### Exercise
Return, word for word, the lines that start with the one containing "phylum: Mycetozoa" and end with the one containing "scientific name: Didymium", including both of those lines.

### Given information
━━━━
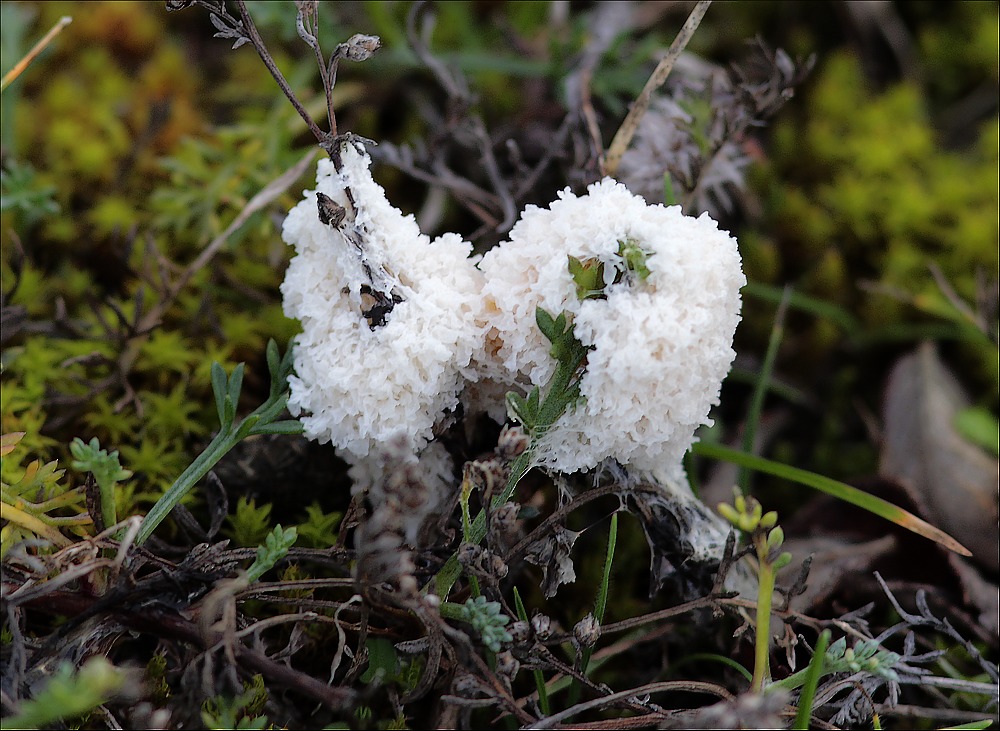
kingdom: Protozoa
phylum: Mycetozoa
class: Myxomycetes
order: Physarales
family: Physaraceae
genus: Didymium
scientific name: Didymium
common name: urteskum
━━━━
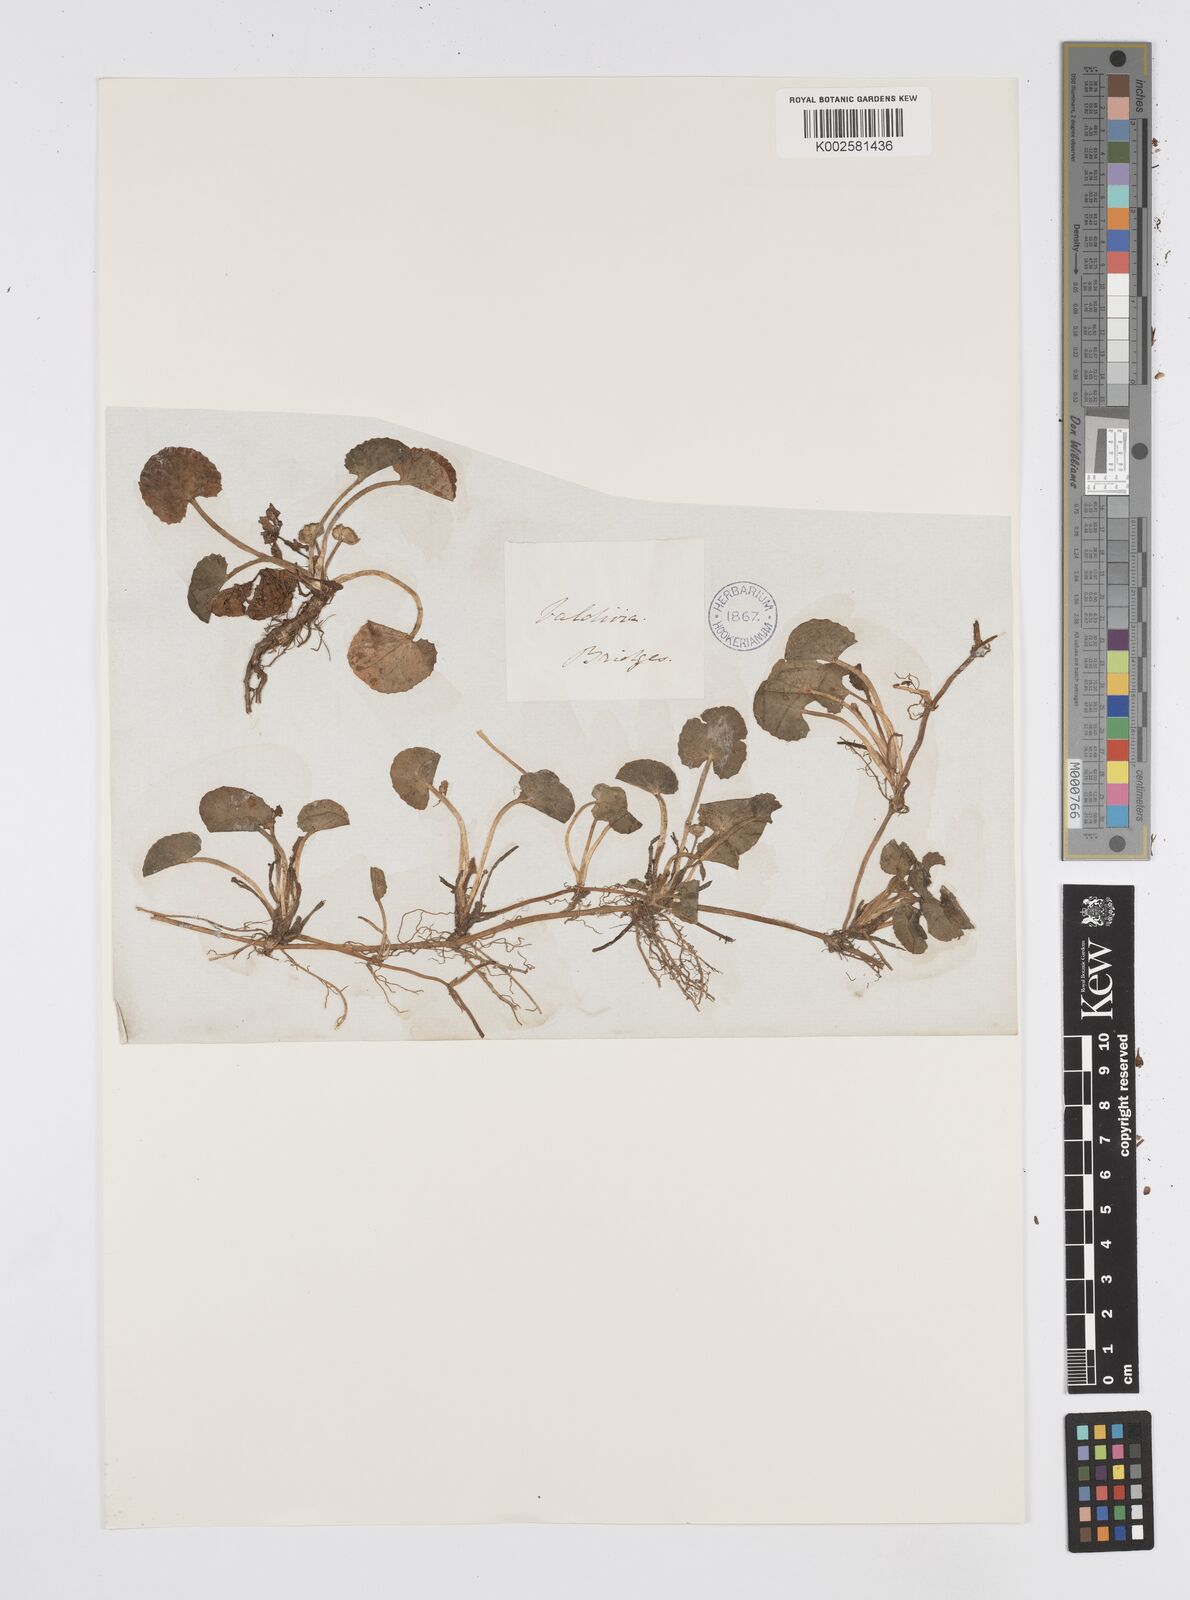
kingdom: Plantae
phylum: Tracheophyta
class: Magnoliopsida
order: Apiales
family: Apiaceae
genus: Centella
━━━━
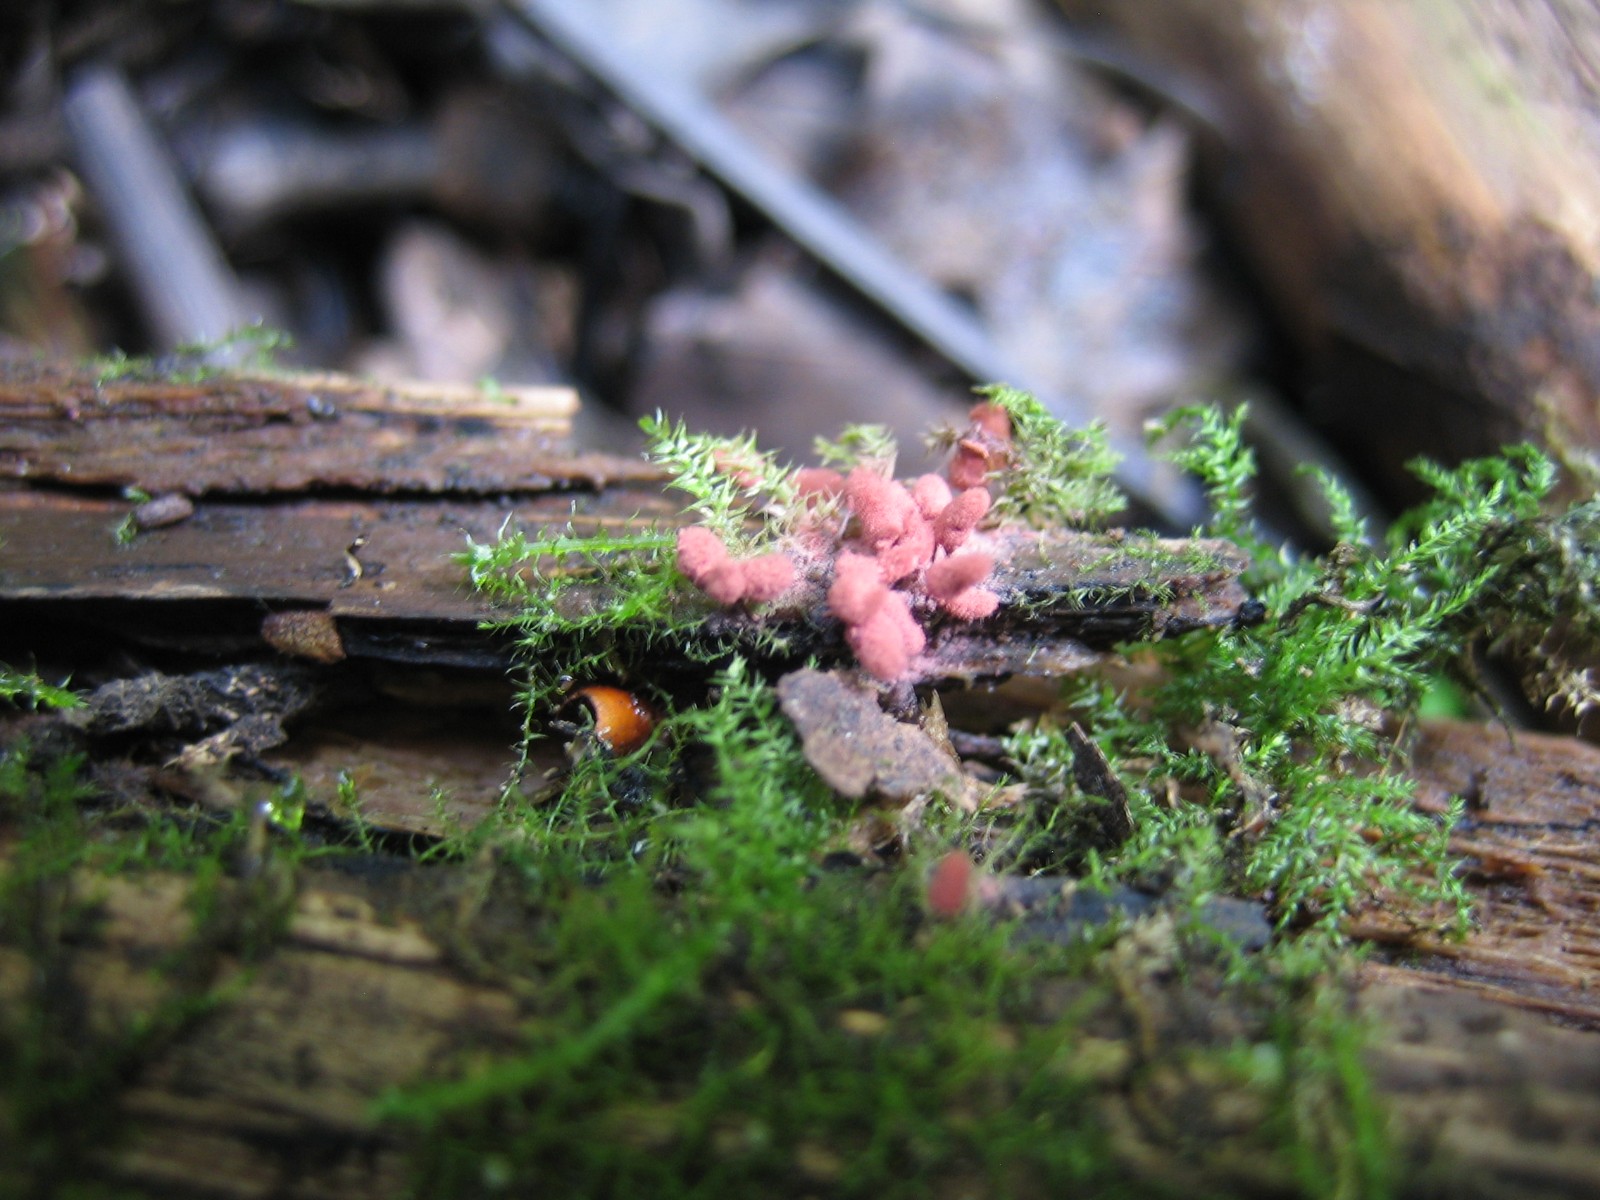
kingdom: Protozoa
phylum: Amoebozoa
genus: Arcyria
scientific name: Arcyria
━━━━
### Expected answer
phylum: Mycetozoa
class: Myxomycetes
order: Physarales
family: Physaraceae
genus: Didymium
scientific name: Didymium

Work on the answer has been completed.